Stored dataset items
/---

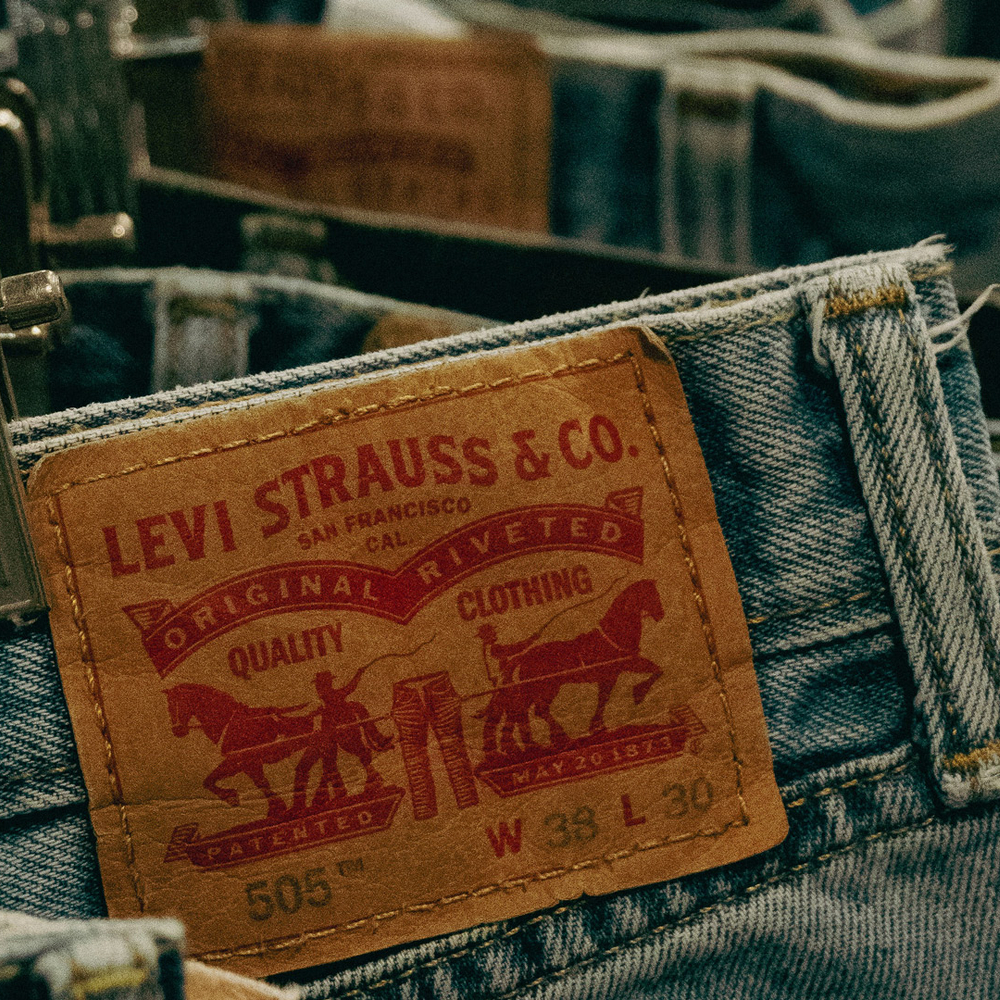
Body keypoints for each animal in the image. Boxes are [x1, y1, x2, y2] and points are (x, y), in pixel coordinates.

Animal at [165, 683, 314, 818]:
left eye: (182, 703)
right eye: (169, 707)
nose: (178, 730)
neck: (231, 723)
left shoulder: (249, 761)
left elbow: (262, 783)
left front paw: (276, 808)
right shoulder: (239, 763)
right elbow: (209, 780)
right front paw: (232, 797)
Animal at [479, 579, 664, 755]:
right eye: (652, 595)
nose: (661, 614)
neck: (613, 635)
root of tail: (522, 656)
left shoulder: (619, 670)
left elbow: (654, 670)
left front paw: (598, 724)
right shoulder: (613, 672)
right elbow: (607, 696)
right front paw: (637, 694)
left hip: (536, 689)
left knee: (522, 712)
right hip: (547, 687)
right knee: (535, 710)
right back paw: (554, 738)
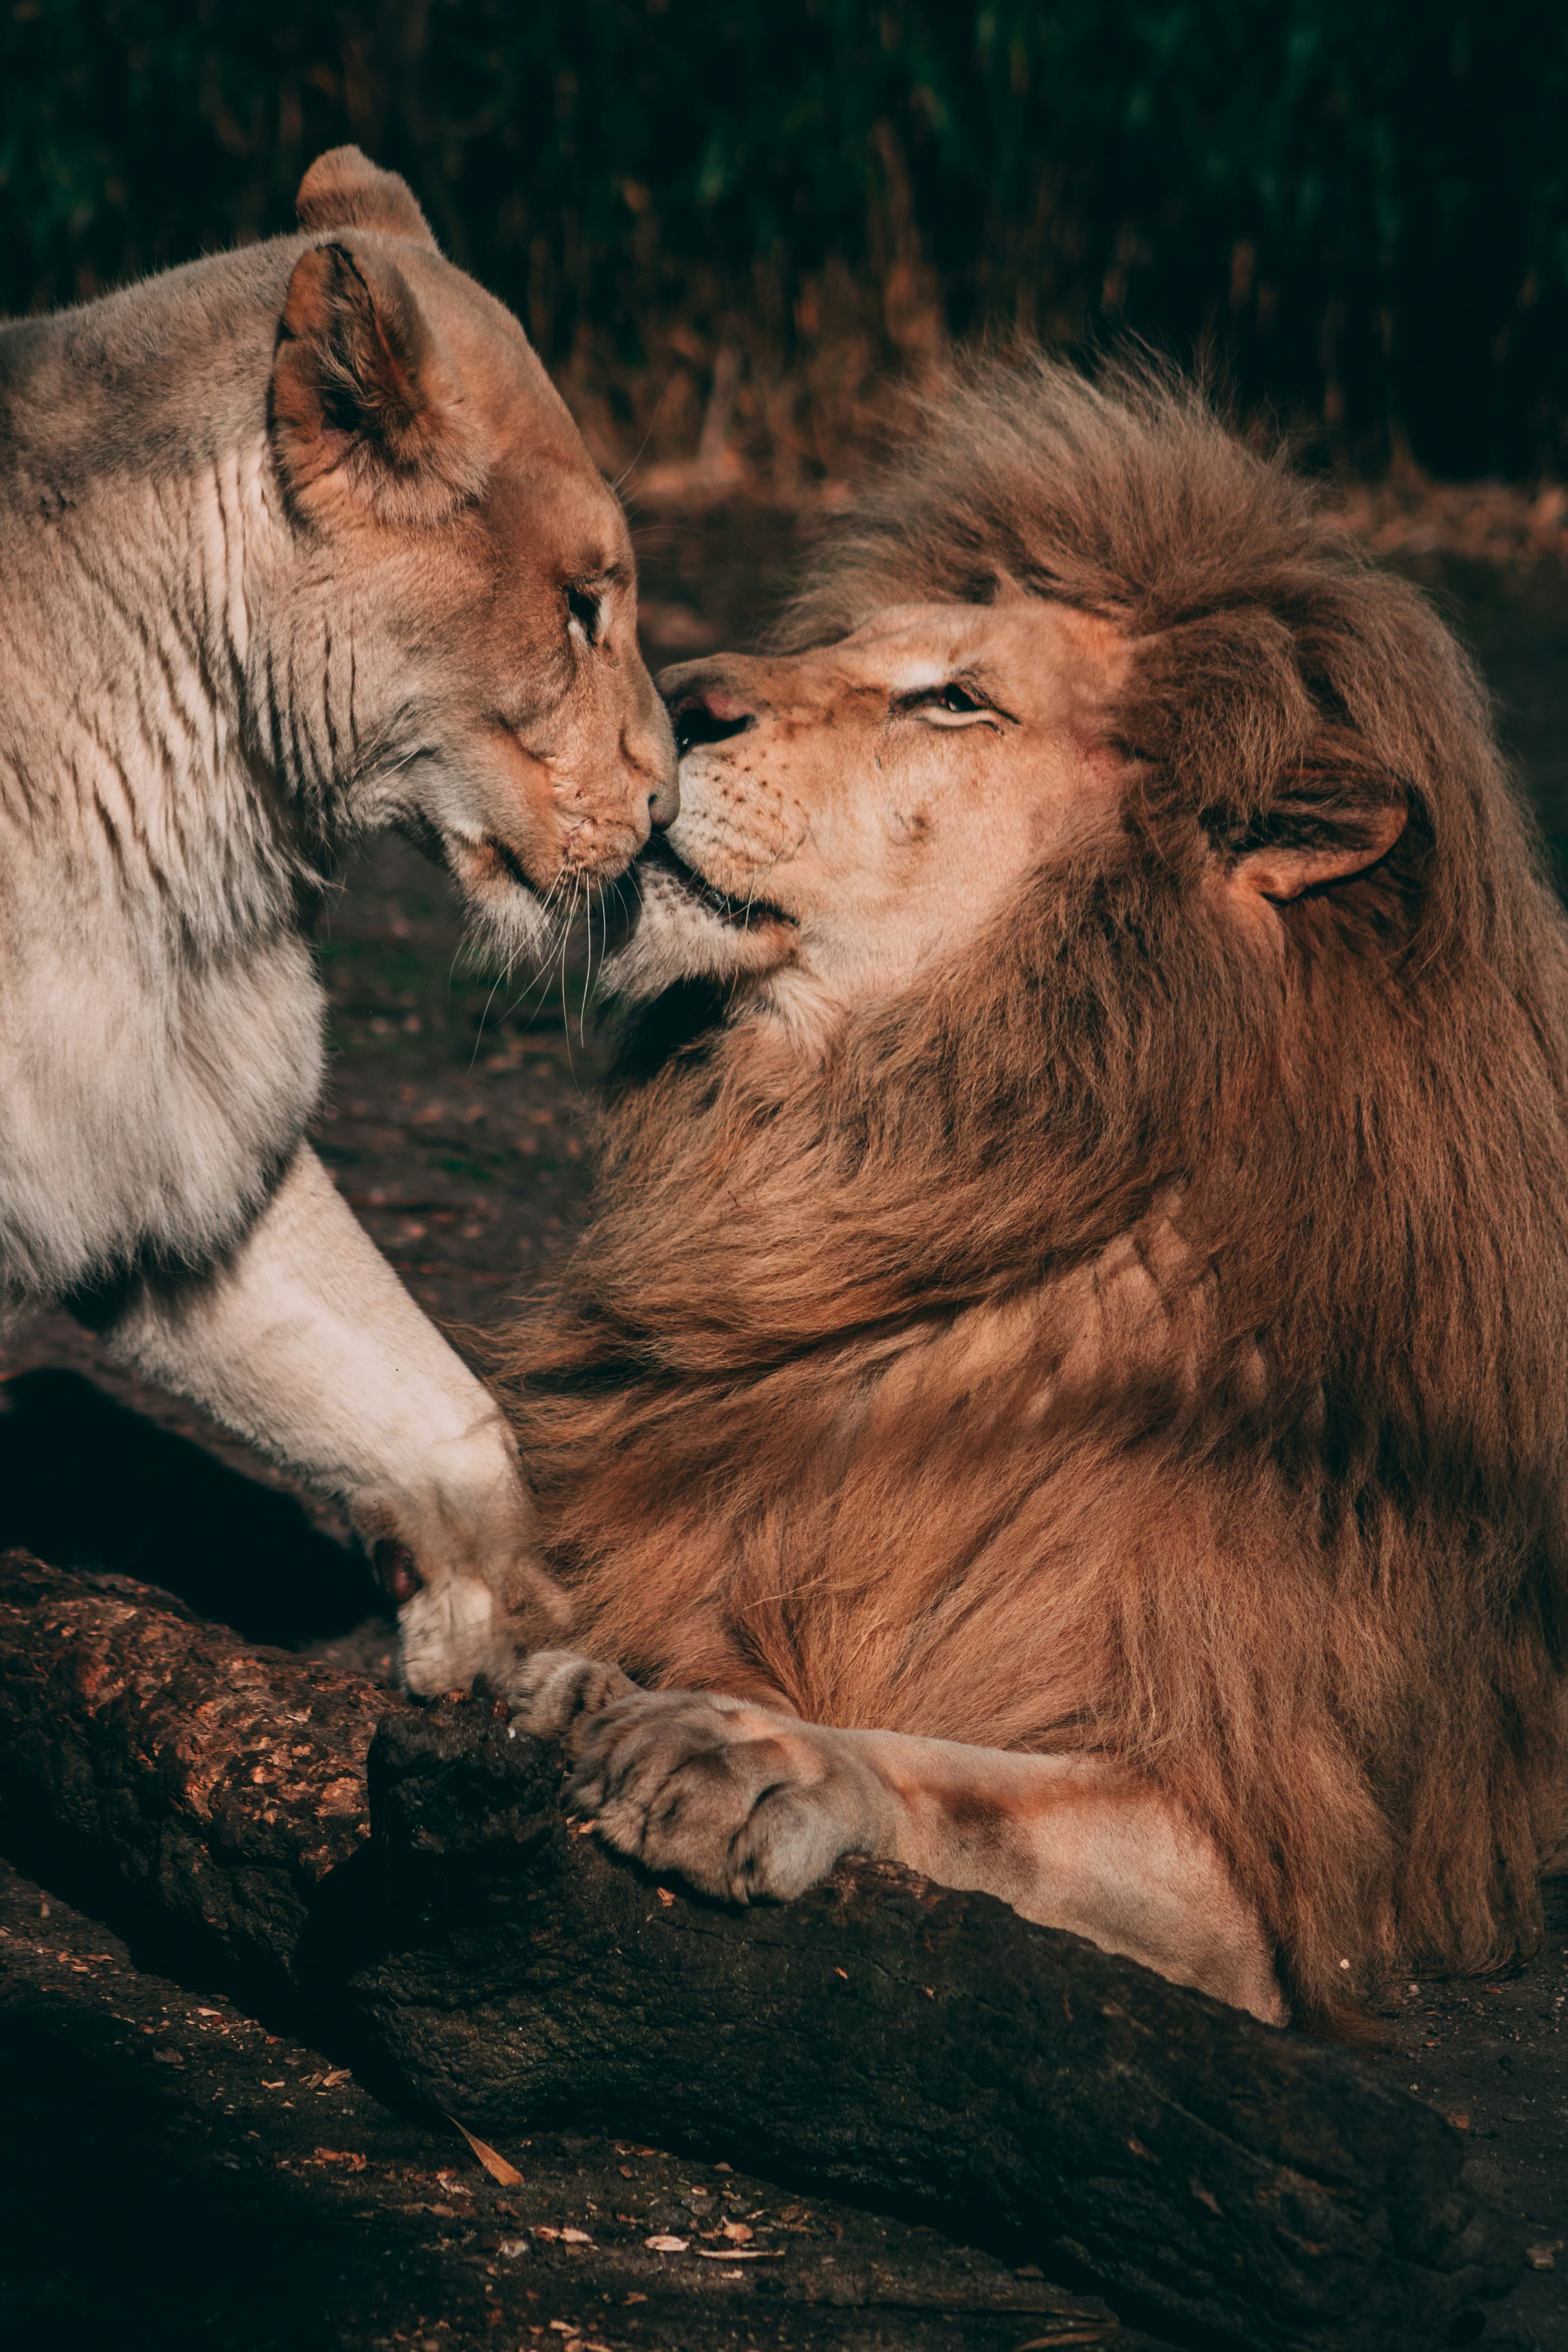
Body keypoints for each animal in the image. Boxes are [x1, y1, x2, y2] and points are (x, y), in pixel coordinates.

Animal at [501, 362, 1568, 2022]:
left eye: (955, 697)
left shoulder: (1261, 1860)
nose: (669, 694)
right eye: (846, 646)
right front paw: (580, 1680)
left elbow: (965, 1780)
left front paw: (740, 1750)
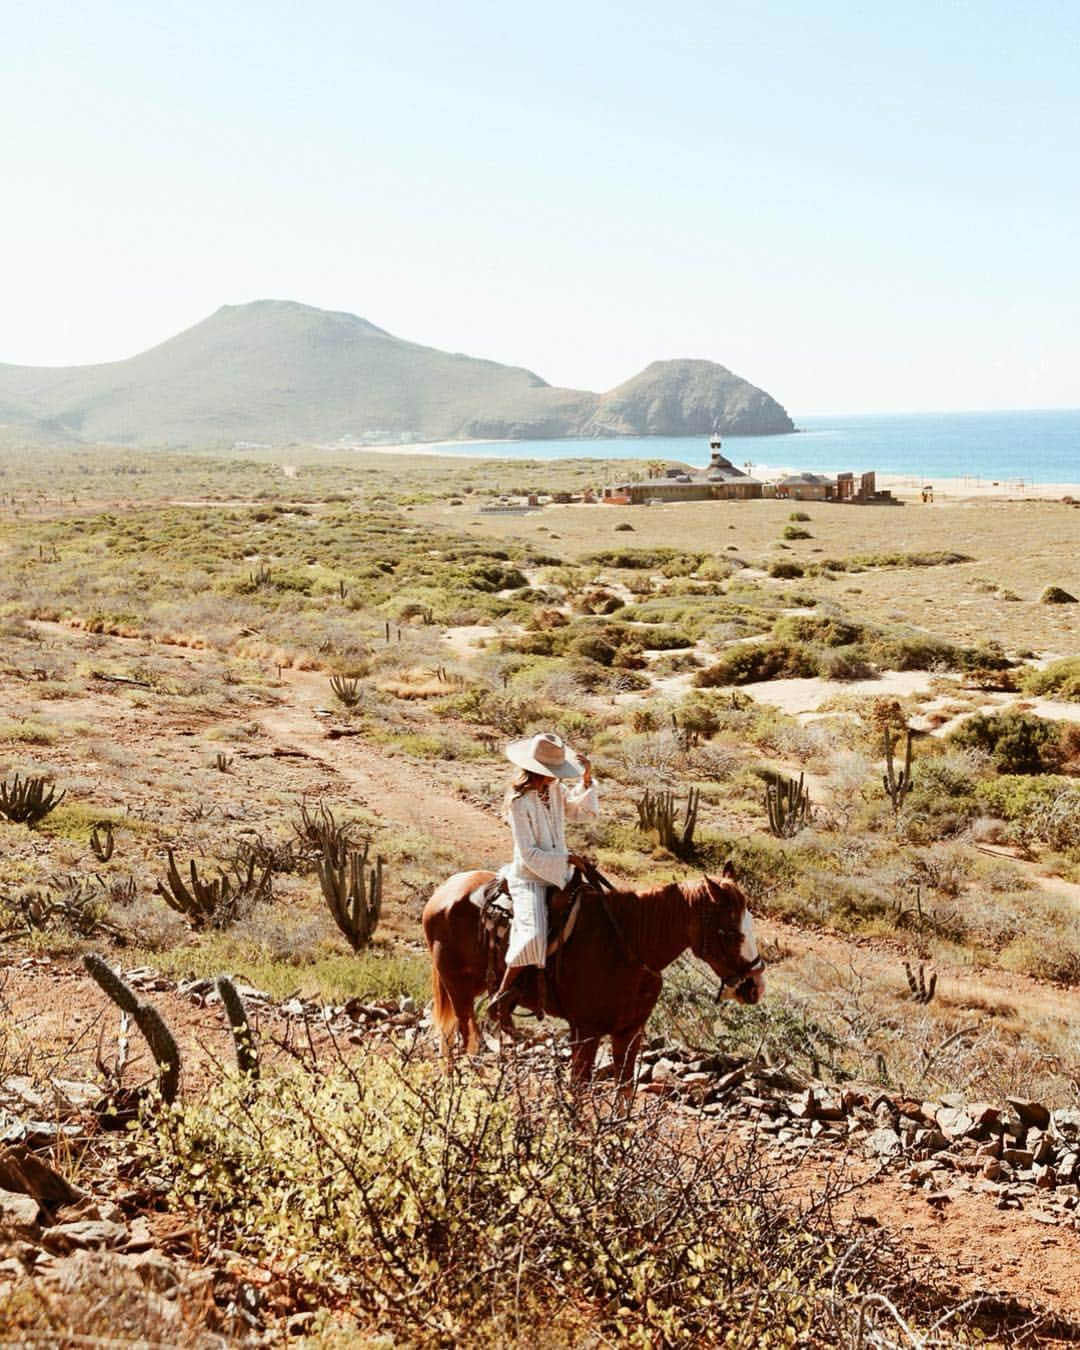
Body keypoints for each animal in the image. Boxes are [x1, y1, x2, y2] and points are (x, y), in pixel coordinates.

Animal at [421, 864, 766, 1085]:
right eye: (729, 932)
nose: (755, 986)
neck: (628, 944)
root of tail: (442, 894)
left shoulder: (629, 1033)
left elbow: (623, 1091)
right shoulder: (587, 1030)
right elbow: (580, 1087)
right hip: (458, 989)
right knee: (465, 1037)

\---

Exercise details:
Leave the pictures out. Transcribe exactly the lines from the one with "root of tail: (522, 656)" through the end of the records.

Response area:
root of tail: (522, 656)
left shoulder: (619, 670)
left elbow: (654, 670)
left front paw: (598, 724)
right shoulder: (613, 672)
right elbow: (607, 696)
right front paw: (637, 694)
left hip: (536, 689)
left knee: (522, 712)
right hip: (547, 687)
right knee: (535, 710)
right back paw: (554, 738)
Body keypoints for each animal in the image. Boxes are [x1, y1, x2, y2] and points are (x, y), in pixel coordinates.

Animal at [501, 362, 1568, 2022]:
left eye: (955, 697)
left shoulder: (1261, 1860)
nose: (669, 694)
right eye: (846, 646)
right front paw: (580, 1680)
left elbow: (965, 1780)
left front paw: (740, 1750)
Body keypoints for each animal in the image. Boxes are [x1, y1, x2, y2] and points are (x, y), in pixel coordinates.

Animal at [421, 864, 766, 1085]:
right eye: (729, 932)
nose: (755, 986)
neck: (628, 944)
root of tail: (442, 894)
left shoulder: (629, 1033)
left elbow: (623, 1091)
right shoulder: (587, 1030)
right elbow: (580, 1087)
right hip: (458, 989)
right knee: (465, 1037)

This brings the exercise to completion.